Commodity Prices affect NZD directly.
This simply means, a fall in prices of the commodities lead to a fall in value of the commodity currency.
Conversely, a rise in the prices of the commodities leads to appreciation of the commodity currency.
Commodity Prices and NZD.
New Zealand has many natural resources and is a major global exporter of agricultural produce.
As a result, the New Zealand dollar is seen as a commodity currency.
Commodity prices affect NZD since The New Zealand economy is highly dependent on its great export of commodities.
When the commodity prices rise, its exports increase hence boosting the economy. This also results to appreciation of the value of NZD.
In addition,
New Zealand economy and the Australia’s economy depend on each other for trade.
This means, the New Zealand economy is also affected by gold price fluctuations in Australia.

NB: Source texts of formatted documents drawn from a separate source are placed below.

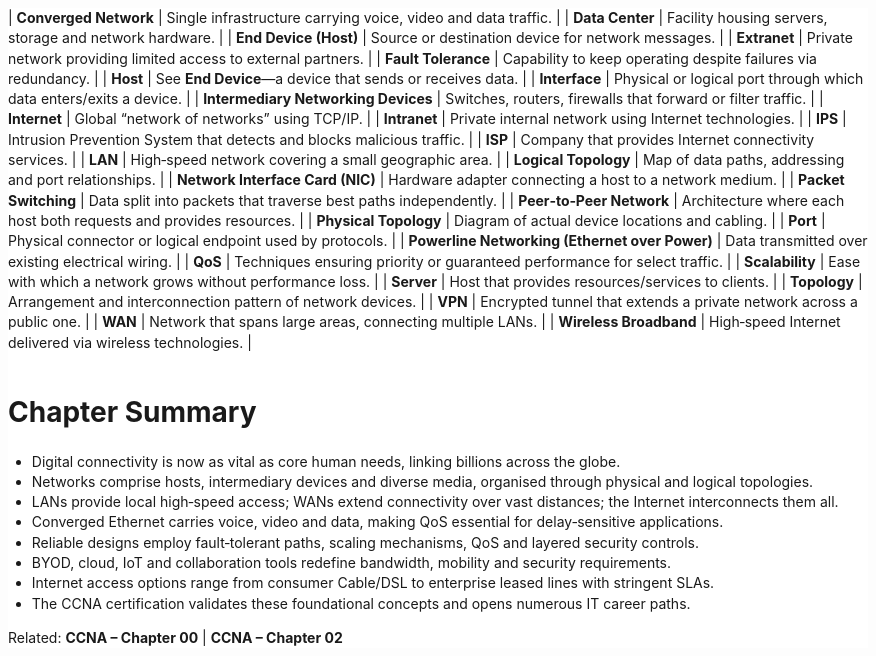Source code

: | <strong>Converged Network</strong> | Single infrastructure carrying voice, video and data traffic. |
| <strong>Data Center</strong> | Facility housing servers, storage and network hardware. |
| <strong>End Device (Host)</strong> | Source or destination device for network messages. |
| <strong>Extranet</strong> | Private network providing limited access to external partners. |
| <strong>Fault Tolerance</strong> | Capability to keep operating despite failures via redundancy. |
| <strong>Host</strong> | See **End Device**—a device that sends or receives data. |
| <strong>Interface</strong> | Physical or logical port through which data enters/exits a device. |
| <strong>Intermediary Networking Devices</strong> | Switches, routers, firewalls that forward or filter traffic. |
| <strong>Internet</strong> | Global “network of networks” using TCP/IP. |
| <strong>Intranet</strong> | Private internal network using Internet technologies. |
| <strong>IPS</strong> | Intrusion Prevention System that detects and blocks malicious traffic. |
| <strong>ISP</strong> | Company that provides Internet connectivity services. |
| <strong>LAN</strong> | High‑speed network covering a small geographic area. |
| <strong>Logical Topology</strong> | Map of data paths, addressing and port relationships. |
| <strong>Network Interface Card (NIC)</strong> | Hardware adapter connecting a host to a network medium. |
| <strong>Packet Switching</strong> | Data split into packets that traverse best paths independently. |
| <strong>Peer‑to‑Peer Network</strong> | Architecture where each host both requests and provides resources. |
| <strong>Physical Topology</strong> | Diagram of actual device locations and cabling. |
| <strong>Port</strong> | Physical connector or logical endpoint used by protocols. |
| <strong>Powerline Networking (Ethernet over Power)</strong> | Data transmitted over existing electrical wiring. |
| <strong>QoS</strong> | Techniques ensuring priority or guaranteed performance for select traffic. |
| <strong>Scalability</strong> | Ease with which a network grows without performance loss. |
| <strong>Server</strong> | Host that provides resources/services to clients. |
| <strong>Topology</strong> | Arrangement and interconnection pattern of network devices. |
| <strong>VPN</strong> | Encrypted tunnel that extends a private network across a public one. |
| <strong>WAN</strong> | Network that spans large areas, connecting multiple LANs. |
| <strong>Wireless Broadband</strong> | High‑speed Internet delivered via wireless technologies. |

# Chapter Summary
- Digital connectivity is now as vital as core human needs, linking billions across the globe.  
- Networks comprise hosts, intermediary devices and diverse media, organised through physical and logical topologies.  
- LANs provide local high‑speed access; WANs extend connectivity over vast distances; the Internet interconnects them all.  
- Converged Ethernet carries voice, video and data, making QoS essential for delay‑sensitive applications.  
- Reliable designs employ fault‑tolerant paths, scaling mechanisms, QoS and layered security controls.  
- BYOD, cloud, IoT and collaboration tools redefine bandwidth, mobility and security requirements.  
- Internet access options range from consumer Cable/DSL to enterprise leased lines with stringent SLAs.  
- The CCNA certification validates these foundational concepts and opens numerous IT career paths.

Related: <strong>CCNA – Chapter 00</strong> | <strong>CCNA – Chapter 02</strong>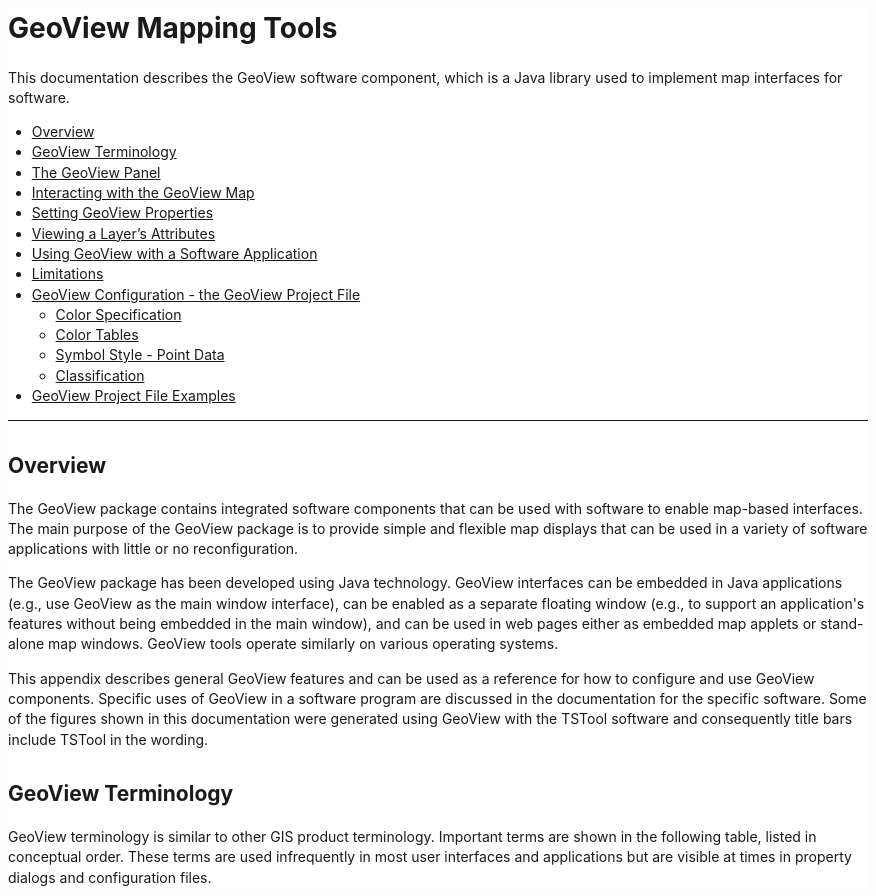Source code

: # GeoView Mapping Tools #

This documentation describes the GeoView software component,
which is a Java library used to implement map interfaces for software.

*   [Overview](#overview)
*   [GeoView Terminology](#geoview-terminology)
*   [The GeoView Panel](#the-geoview-panel)
*   [Interacting with the GeoView Map](#interacting-with-the-geoview-map)
*   [Setting GeoView Properties](#setting-geoview-properties)
*   [Viewing a Layer’s Attributes](#viewing-a-layers-attributes)
*   [Using GeoView with a Software Application](#using-geoview-with-a-software-application)
*   [Limitations](#limitations)
*   [GeoView Configuration - the GeoView Project File](#geoview-configuration-the-geoview-project-file)
    +   [Color Specification](#color-specification)
    +   [Color Tables](#color-tables)
    +   [Symbol Style - Point Data](#symbol-style-point-data)
    +   [Classification](#classification)
*   [GeoView Project File Examples](#geoview-project-file-examples)

--------------

## Overview ##

The GeoView package contains integrated software components
that can be used with software to enable map-based interfaces.
The main purpose of the GeoView package is to provide simple and
flexible map displays that can be used in a variety of software applications with little or no reconfiguration.

The GeoView package has been developed using Java technology.
GeoView interfaces can be embedded in Java applications (e.g.,
use GeoView as the main window interface), can be enabled as a separate
floating window (e.g., to support an application's features without being embedded in the main window),
and can be used in web pages either as embedded map applets or stand-alone map windows.
GeoView tools operate similarly on various operating systems.

This appendix describes general GeoView features and can be used as a
reference for how to configure and use GeoView components.
Specific uses of GeoView in a software program are discussed in the
documentation for the specific software.
Some of the figures shown in this documentation were generated using
GeoView with the TSTool software and consequently title bars include TSTool in the wording.

## GeoView Terminology ##

GeoView terminology is similar to other GIS product terminology.
Important terms are shown in the following table, listed in conceptual order.
These terms are used infrequently in most user interfaces and
applications but are visible at times in property dialogs and configuration files.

When gold prices rise, Australian economy expands and so does the New Zealand economy. On the other hand, if gold prices fall, Australia’s economy collapses and also New Zealand.
Commodity prices have a strong positive correlation with the NZD and AUD, and negative with the USD.
The NZD and US. dollar
Apart from the US. economy depending on New Zealand’s imports, the US dollar is pegged to commodity prices.
Every time you purchase or sell a commodity on the global market, you spend or receive a dollar.
As demand for commodities from New Zealand increases, prices rise hence more supply of the dollar and more demand for the NZD.
As a result the Dollar value falls and the NZD value appreciates.
When Commodity prices rise, the New Zealand dollar rises, the US. dollar falls and the NZD/USD rises.
The most prominent commodity news that move NZD/USD is specifically dairy products.
New Zealand is a top 5 global exporter of dairy, milk powder, butter and cheese taking 21.2% of New Zealand’s total exports.
The diary exports mainly go to China, Australia and United States.